A exportação de leite voltou ao centro do debate do setor lácteo brasileiro como alternativa estrutural para enfrentar uma crise que, segundo especialistas, deixou de ser conjuntural e passou a se repetir em ciclos cada vez mais curtos.
No Sul do país, a Aliança Láctea Sul Brasileira articula estudos, propostas e ações para abrir mercados internacionais e reposicionar o leite nacional em um cenário global altamente competitivo.
Quem coordena esse trabalho é o economista Airton Spies, doutor em Economia dos Recursos Naturais e natural de Itapiranga, em Santa Catarina. Atuando como palestrante e consultor, Spies avalia que o setor vive uma dinâmica de instabilidade crônica. Na sua análise, praticamente a cada dois anos o produtor rural alterna períodos de preços elevados com fases de forte depressão, resultado direto do desequilíbrio entre oferta e demanda.
De acordo com os levantamentos apresentados pelo especialista, o Brasil enfrenta atualmente um excedente estimado em cerca de 1,7 bilhão de litros de leite. Essa sobra pressiona os preços pagos ao produtor e amplia a vulnerabilidade da cadeia produtiva. Para Spies, enquanto o consumo interno cresce lentamente, a produção avança em ritmo superior, criando um gargalo que não pode mais ser absorvido apenas pelo mercado doméstico.
Nesse contexto, a competitividade internacional aparece como o principal desafio. Spies chama atenção para a diferença estrutural entre o leite e outros segmentos do agronegócio brasileiro. Segundo ele, setores como suinocultura, avicultura e carne bovina destinam cerca de um terço de sua produção ao mercado externo, o que funciona como válvula de escape em momentos de excesso de oferta. Já o leite segue caminho inverso, com cerca de 9% do consumo interno sendo suprido por importações, especialmente da Argentina e do Uruguai, países que operam com custos de produção mais baixos.
A preocupação com esse cenário levou o tema à agenda política regional. Conforme destacou o consultor, o Codesul — bloco que reúne Rio Grande do Sul, Santa Catarina, Paraná e Mato Grosso do Sul — programou uma reunião em Curitiba para discutir o Plano de Desenvolvimento e Incentivos às exportações de lácteos. O encontro envolve governadores e busca alinhar políticas públicas voltadas à inserção internacional do setor.
O Conselho de Desenvolvimento da Região Sul atua em parceria com o BRDE, o Banco Regional de Desenvolvimento Econômico, na construção dessas propostas. Na avaliação de Spies, o objetivo é garantir um “passaporte” para o leite brasileiro, criando condições para que o país dispute espaço no mercado mundial de forma sustentável. Ele ressalta que medidas emergenciais para aliviar a crise atual são importantes, mas insuficientes se não vierem acompanhadas de uma reestruturação profunda da cadeia.

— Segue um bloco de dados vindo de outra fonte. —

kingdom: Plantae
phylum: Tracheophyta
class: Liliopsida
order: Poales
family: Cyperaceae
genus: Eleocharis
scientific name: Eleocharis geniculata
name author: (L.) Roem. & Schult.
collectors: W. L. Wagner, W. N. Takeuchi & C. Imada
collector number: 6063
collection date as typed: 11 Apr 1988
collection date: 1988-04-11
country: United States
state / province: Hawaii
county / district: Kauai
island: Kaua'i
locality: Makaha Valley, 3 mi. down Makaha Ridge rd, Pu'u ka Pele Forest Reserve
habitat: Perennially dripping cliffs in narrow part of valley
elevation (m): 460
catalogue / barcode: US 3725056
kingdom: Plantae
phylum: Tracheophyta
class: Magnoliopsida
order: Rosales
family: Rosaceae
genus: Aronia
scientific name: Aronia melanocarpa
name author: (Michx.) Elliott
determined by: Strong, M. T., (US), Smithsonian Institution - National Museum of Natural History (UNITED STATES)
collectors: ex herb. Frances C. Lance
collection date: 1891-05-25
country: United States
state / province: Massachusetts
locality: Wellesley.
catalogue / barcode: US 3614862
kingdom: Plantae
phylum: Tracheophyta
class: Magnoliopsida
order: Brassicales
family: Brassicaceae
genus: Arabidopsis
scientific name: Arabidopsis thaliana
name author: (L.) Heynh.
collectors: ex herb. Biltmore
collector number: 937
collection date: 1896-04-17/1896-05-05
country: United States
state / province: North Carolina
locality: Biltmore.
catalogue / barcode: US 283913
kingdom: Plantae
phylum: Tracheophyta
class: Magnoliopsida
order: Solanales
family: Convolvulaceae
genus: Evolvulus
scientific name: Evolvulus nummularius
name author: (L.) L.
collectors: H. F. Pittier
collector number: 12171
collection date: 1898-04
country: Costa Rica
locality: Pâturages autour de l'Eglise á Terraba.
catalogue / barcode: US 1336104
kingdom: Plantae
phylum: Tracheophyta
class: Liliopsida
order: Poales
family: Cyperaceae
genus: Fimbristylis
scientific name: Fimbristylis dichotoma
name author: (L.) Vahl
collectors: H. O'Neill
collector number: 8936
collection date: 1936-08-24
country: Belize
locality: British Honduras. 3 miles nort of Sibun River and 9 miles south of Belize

Segundo o especialista, a pressão por preços mais baixos não vem apenas do campo. Indústrias e grandes redes de supermercados, diante da concorrência internacional, buscam produtos lácteos em outros países quando encontram valores inferiores aos praticados no mercado interno. Esse movimento, afirma Spies, evidencia a urgência de transformar o leite brasileiro em um produto competitivo também fora das fronteiras nacionais.
O setor passa, portanto, por uma transformação estrutural acelerada. Alguns produtores já operam dentro de padrões internacionais de eficiência, qualidade e escala, mas a maioria ainda enfrenta dificuldades significativas. Para o coordenador da Aliança Láctea Sul Brasileira, a redução de custos é o ponto central dessa equação e determinará quem conseguirá permanecer na atividade.
Dados do relatório da entidade revelam um encolhimento expressivo no número de produtores nos últimos dez anos nos estados do Sul. O Rio Grande do Sul passou de 84 mil para cerca de 28 mil produtores de leite. Em Santa Catarina, o número caiu de 70 mil para aproximadamente 22 mil. Quem permanece na atividade, em geral, amplia o plantel e a escala de produção, enquanto outros acabam excluídos do sistema.
Na avaliação de Airton Spies, esse processo é consequência direta da ausência de uma política consistente de exportação e não apresenta solução simples. Para ele, o caminho já foi trilhado com sucesso por outras cadeias do agronegócio brasileiro. “O propósito é desenvolver a competitividade global do leite brasileiro, da mesma forma que ocorreu com frango, suínos e gado de corte”, conclui o especialista, reforçando que a exportação deixou de ser uma opção e se tornou uma necessidade estratégica para o futuro do setor.